Deux notaires influents sont actuellement au cœur d’une affaire judiciaire en Algérie, accusés d’avoir détourné des milliers de contrats de logement de l’Agence Nationale d’Aménagement et de Développement du Logement (AADL). Cette affaire met en lumière des pratiques controversées dans la répartition des contrats immobiliers et soulève des questions sur la transparence dans le secteur du logement.
Une plainte déposée contre deux notaires de renom
Le tribunal de Bir Mourad Raïs a récemment jugé deux notaires influents : W. H., ancien secrétaire général de la Chambre nationale des notaires, et F. K., ex-président de la Chambre régionale des notaires du centre. Ces derniers sont accusés d’abus de fonction en vertu de la loi sur la prévention et la lutte contre la corruption.
L’affaire a été déclenchée suite à une plainte déposée par un notaire, N. A., qui allègue que les deux accusés auraient détourné des milliers de contrats de logement de l’AADL. Ces contrats concernaient principalement les membres de la Direction générale de la sûreté nationale (DGSN) et du ministère de la Défense Nationale.
Des accusations de détournement et de monopole
Selon la plainte, W. H. aurait obtenu la rédaction de 810 contrats destinés aux membres de la DGSN, tandis que F. K. aurait confié 487 contrats aux membres du ministère de la Défense. Le plaignant affirme que ces attributions se sont faites sans respecter les principes de transparence et d’égalité des chances entre notaires.
Des preuves écrites ont été présentées, suggérant que les deux accusés auraient monopolisé entre 2 000 et 3 000 contrats durant cette période. De plus, un partage déséquilibré des contrats aurait été constaté en juin 2022, avec seulement 400 contrats attribués à deux notaires, contre 1 348 répartis sur 18 autres notaires.
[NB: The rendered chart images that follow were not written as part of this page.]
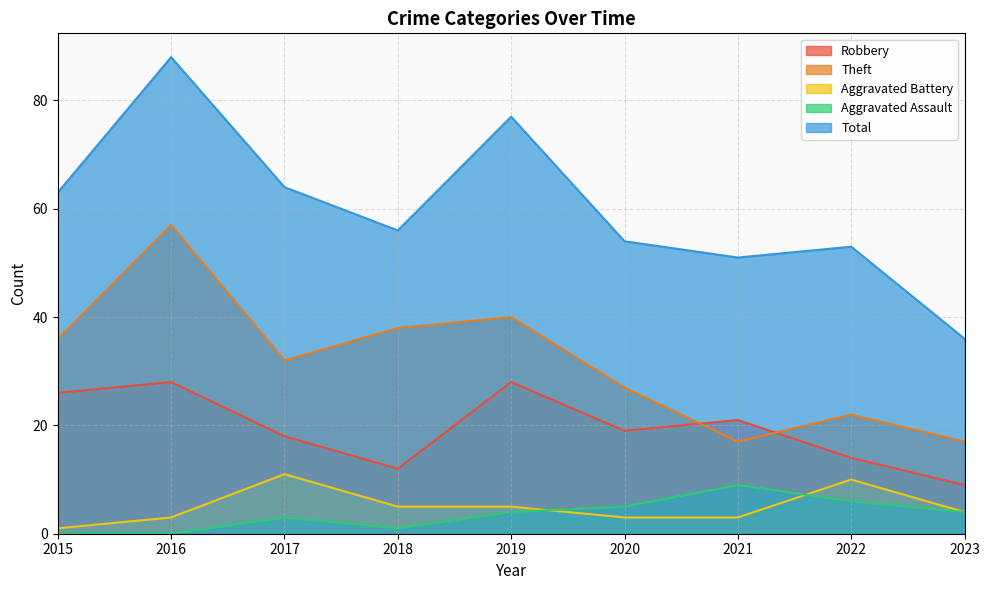

What is the difference between the highest and lowest values at 2015?

63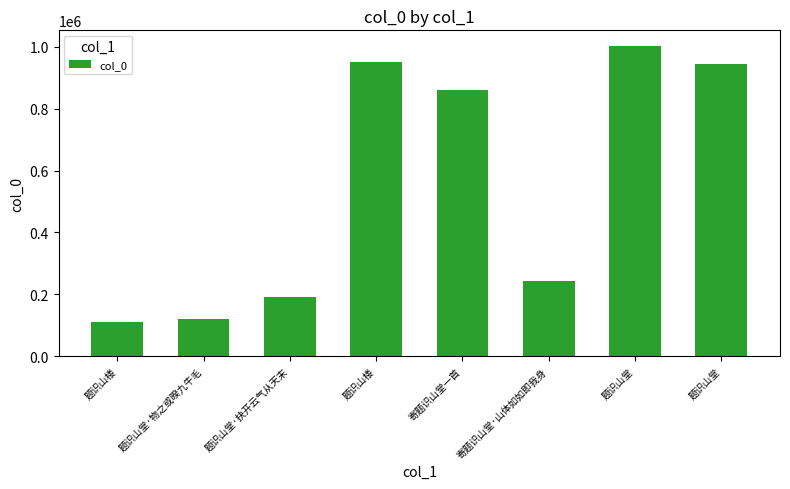

Rank the categories by value from lowest to highest.

题识山楼, 题识山堂·物之或暌九牛毛, 题识山堂·抉开云气从天末, 寄题识山堂·山体如如即我身, 寄题识山堂一首, 题识山堂, 题识山楼, 题识山堂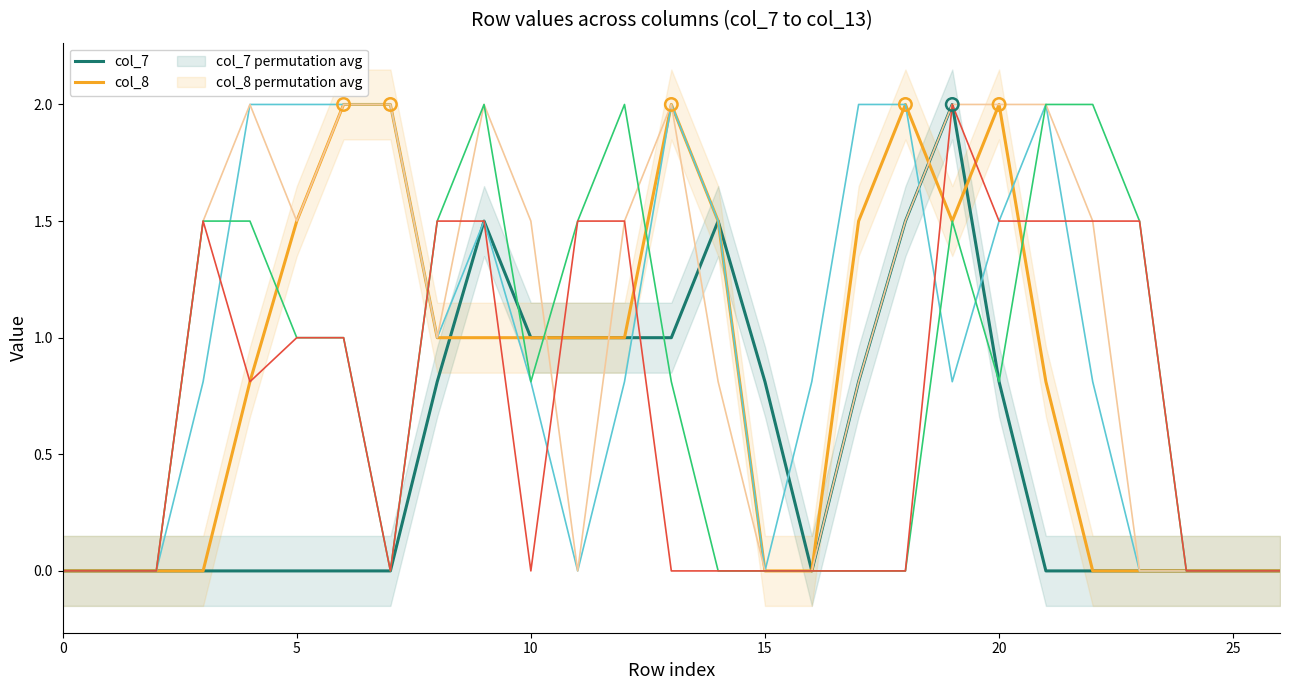

Which series contains the highest Y value?

col_7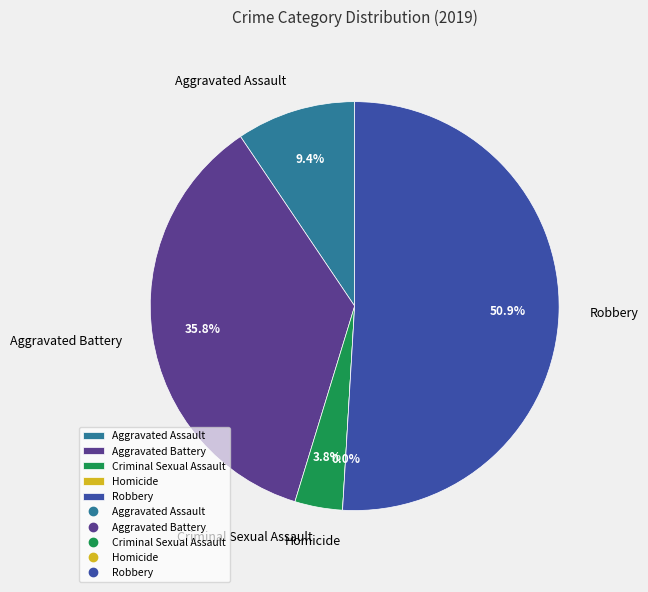

What is the largest slice in the pie chart?

Robbery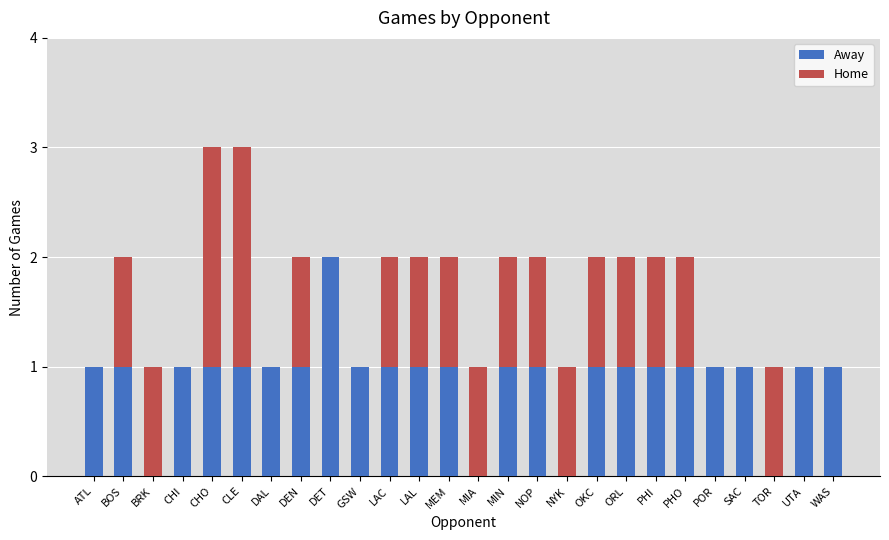

Which category has the highest value in the Away series?

DET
La défense des accusés et les enjeux du procès
Les accusés ont fermement rejeté toutes les accusations. W. H. a précisé qu’en tant que secrétaire général de la Chambre, il n’avait pas le pouvoir de distribuer les contrats. F. K., quant à lui, a expliqué avoir modifié les mémorandums pour garantir une répartition plus équitable des contrats.
Le procureur a requis une peine de deux ans de prison ferme et une amende de 100 000 dinars pour chaque accusé. Le verdict, attendu pour le 25 décembre prochain, sera crucial pour le système judiciaire algérien dans sa lutte contre la corruption et la promotion de la transparence dans les secteurs publics et professionnels.
Les implications pour le secteur immobilier algérien
Cette affaire soulève des questions importantes sur les pratiques dans le secteur immobilier en Algérie. Il est strictement interdit de disposer des logements AADL, comme l’a rappelé le ministre concerné. Cependant, des irrégularités persistent, comme en témoignent les réclamations de certains notaires demandant des frais supplémentaires aux souscripteurs.
Pour améliorer la transparence et l’équité dans le secteur, des mesures pourraient être envisagées, comme l’unification des polices des changements d’usage et de destination au sein du Code de l’urbanisme, ou la généralisation de certaines pratiques vertueuses. Ces propositions, inspirées de celles faites par les notaires du Grand Paris, pourraient être adaptées au contexte algérien.
Vers une réforme du système notarial ?
Cette affaire pourrait être l’occasion de repenser le rôle et les responsabilités des notaires dans le processus d’attribution des logements. Le bail notarié, par exemple, pourrait être davantage encouragé pour renforcer la sécurité juridique des transactions immobilières.
De plus, de nouvelles obligations d’information pourraient être mises en place, comme c’est le cas dans d’autres pays où les propriétaires doivent informer les acquéreurs sur certains risques liés à leur bien immobilier.
En attendant le verdict de cette affaire, il est clair que le secteur immobilier algérien fait face à des défis importants en termes de transparence et d’équité. Les autorités et les professionnels du secteur devront travailler de concert pour restaurer la confiance du public et garantir un accès équitable au logement.